More than 200 years ago, the St. Lawrence County town of Lisbon was actually the whole county. The first township there encompassed all the land. It would later be broken up into 30 towns, forming St. Lawrence County as we now know it. And although the hamlet of Lisbon Center has shrunk over the years, it still celebrates its large history on the railways and two of its larger than life residents. In this edition of your hometown, our Brian Dwyer and photojournalist RD White take us up near the St. Lawrence River and into Lisbon.
LISBON, N.Y. -- "When the railroad was built, things shifted from the St. Lawrence River into this part of town which was later named Lisbon Center. It grew around the railroad and that eventually became the Hamlet of Lisbon and it's still a Hamlet today. The railroad was built and completed here in Lisbon in 1850 to four or five years later. It had several other names before it became the Rutland. The Rutland is really what most people here in Lisbon remember. It went from Rutland, Vermont to Ogdensburg. There were different spurs off of it, but that was the main. We've had houses brought in by the railroad, as well as farm equipment, cars,” said Town of Lisbon Historian Nancy LaFaver. "There were several people in town who made a living raising turkeys and on poultry day they would walk them down the streets of town and put them on the train and ship them to New York City, live, to be butchered there for Thanksgiving."

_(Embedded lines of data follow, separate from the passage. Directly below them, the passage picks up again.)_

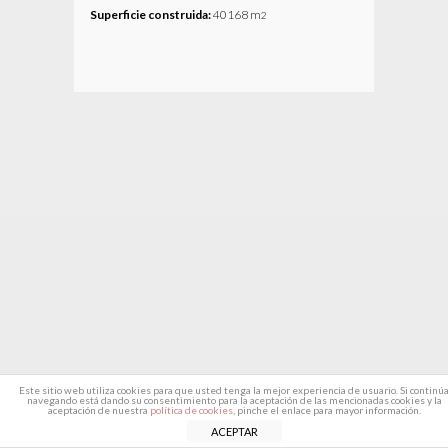
Superficie construida:
40168 m
2
Este sitio web utiliza cookies para que usted tenga la mejor experiencia de usuario. Si continú
navegando está dando su consentimiento para la aceptación de las mencionadas cookies y la
aceptación de nuestra
política de cookies
, pinche el enlace para mayor información.
ACEPTAR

"It was an important part of it becoming the Hamlet that it was. At the time when it was the biggest, it was 6,000 people in just Lisbon Center," LaFaver said.
Now the railroad closed for good in 1961 after employees went on strike and the company went broke. But a big piece of that still remains in Lisbon today and in fact, it's still in use.
"The Lisbon Depot Museum. It's kind of a nice little gem that we have hidden here in Lisbon. We don't get a lot of traffic here, but I don't know that a lot of people know we are here. A lot of people in Lisbon know we're here,” LaFaver said. "In 2000, 1999 or 2000, some people said, 'You know, we'd really like to do something with it..' It has a perfect structure and it's not falling apart. They decided they would create a museum honoring Lisbon and its people and agriculture and different parts of its history."
And a huge part of that history is this man. E.J. Dailey. As an author and inventor of all things trapping, he's simply known as the dean of American trappers.
"He had a trapper's shop. He was pretty well know for writing for Fur-Fish-Game. He wrote a lot of magazine articles. He was well known in the world of trapping for his lures and different scents and his ways of building traps, how to trap and his style of trapping," said LaFaver.
Now E.J. Dailey isn't the only Lisbon man celebrated across the nation. Rick Carlisle, head coach of the NBA Champion Dallas Mavericks grew up and played his high school ball as a member of the Lisbon Knights.
"It's been a long time. It's been 40 years since I really got interested in playing. A lot of that was spending time tagging along with my dad. Fighting my way into pick-up games and just getting a real interest for the game that way," Carlisle said.
Carlisle, who played his college ball at Virginia and then in the NBA with Larry Bird in Boston, was honored last summer in his hometown and it's inspiring a new generation of players.
"He's taught me a lot about basketball so now I have to set my future goals for myself," one person said.
"Yeah, because he's from Upstate New York and many people didn't think he'd be able to make it. He's like a role model to me," said another.
Carlisle's team is back in the playoffs again this season. Lisbon is hoping he'll bring back another.